This problem was brought up by my mother from a corporate party along with a question on how that worked.
There was a showman who asked to tell him a number from $10$ to $99$ (If i'm not mistaken). The number $83$ was named after which he took a piece of paper and quickly put down a matrix (note he did that fast):
$$
\begin{bmatrix}
8 & 11 & 63 & 1\\
62 & 2 & 7 & 12\\
3 & 65 & 9 & 6 \\
10 & 5 & 4 & 64
\end{bmatrix}
$$
If you take a closer look every row, column and diagonal has the sum of $83$. Moreover consider the corners of the matrix also have the sum of $83$. For example:
$$
\begin{bmatrix}
\color\red{8} & \color\red{11} & 63 & 1\\
\color\red{62} & \color\red{2} & 7 & 12\\
3 & 65 & 9 & 6 \\
10 & 5 & 4 & 64
\end{bmatrix}
$$
Also the central square is $83$ in sum as well:
$$
\begin{bmatrix}
8 & 11 & 63 & 1\\
62 & \color\red{2} & \color\red{7} & 12\\
3 & \color\red{65} & \color\red{9} & 6 \\
10 & 5 & 4 & 64
\end{bmatrix}
$$
Clearly numbers $1,2,3,4,5,6,7,8,9,10,11,12$ are filled in in a circular manner. And then consequent $62, 63, 64, 65$ are as well. I'm not very familial with linear algebra so my question is:
What was that rule he used to build it?
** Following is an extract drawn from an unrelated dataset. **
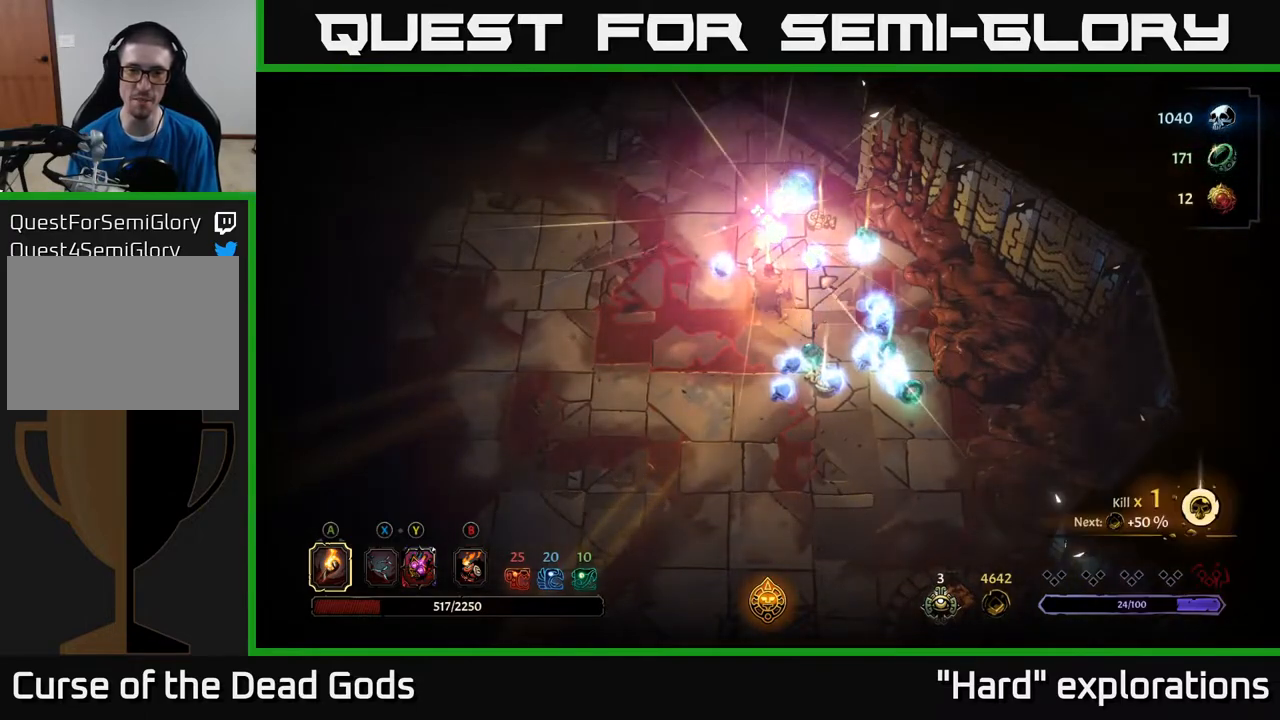
{"buttons": [], "left_stick": "up", "right_stick": "center", "events": [[200, "left_stick", "up-left"], [250, "left_stick", "left"], [483, "left_stick", "up"]]}
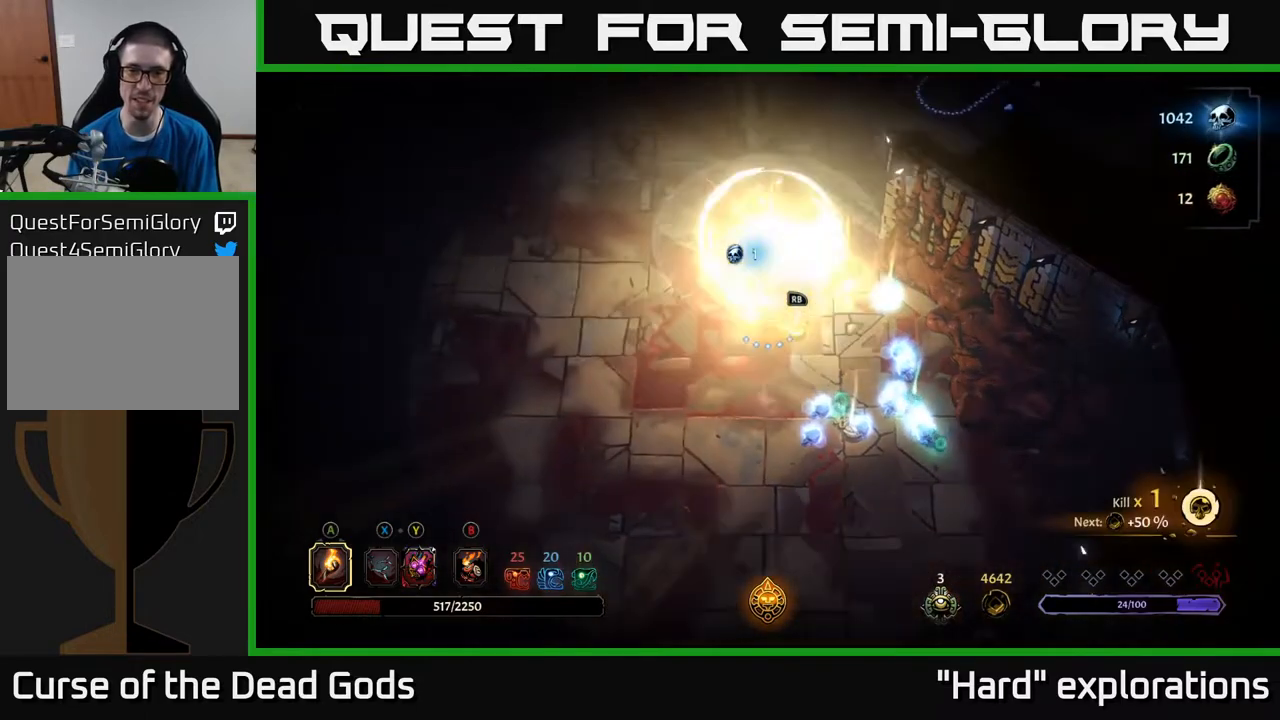
{"buttons": [], "left_stick": "up-right", "right_stick": "center", "events": [[133, "left_stick", "up-right"]]}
Can we construct a matrix with the same properties given a random number in some range? Is it possible to build a similar one but for $5\times 5$, $6\times 6$ or $N\times N$ matrix?
Best Answer
This is all based on the amazing matrix $$\pmatrix{8&11&14&1\\13&2&7&12\\3&16&9&6\\10&5&4&15}$$ Note that this works for $34$. For $34+n$ you just replace $13,14,15,16$ with $13+n,14+n,15+n,16+n$. I do not know what the showman's backup plan for numbers below $34$ is.
EDIT: There is a Numberphile video on YouTube on this exact trick.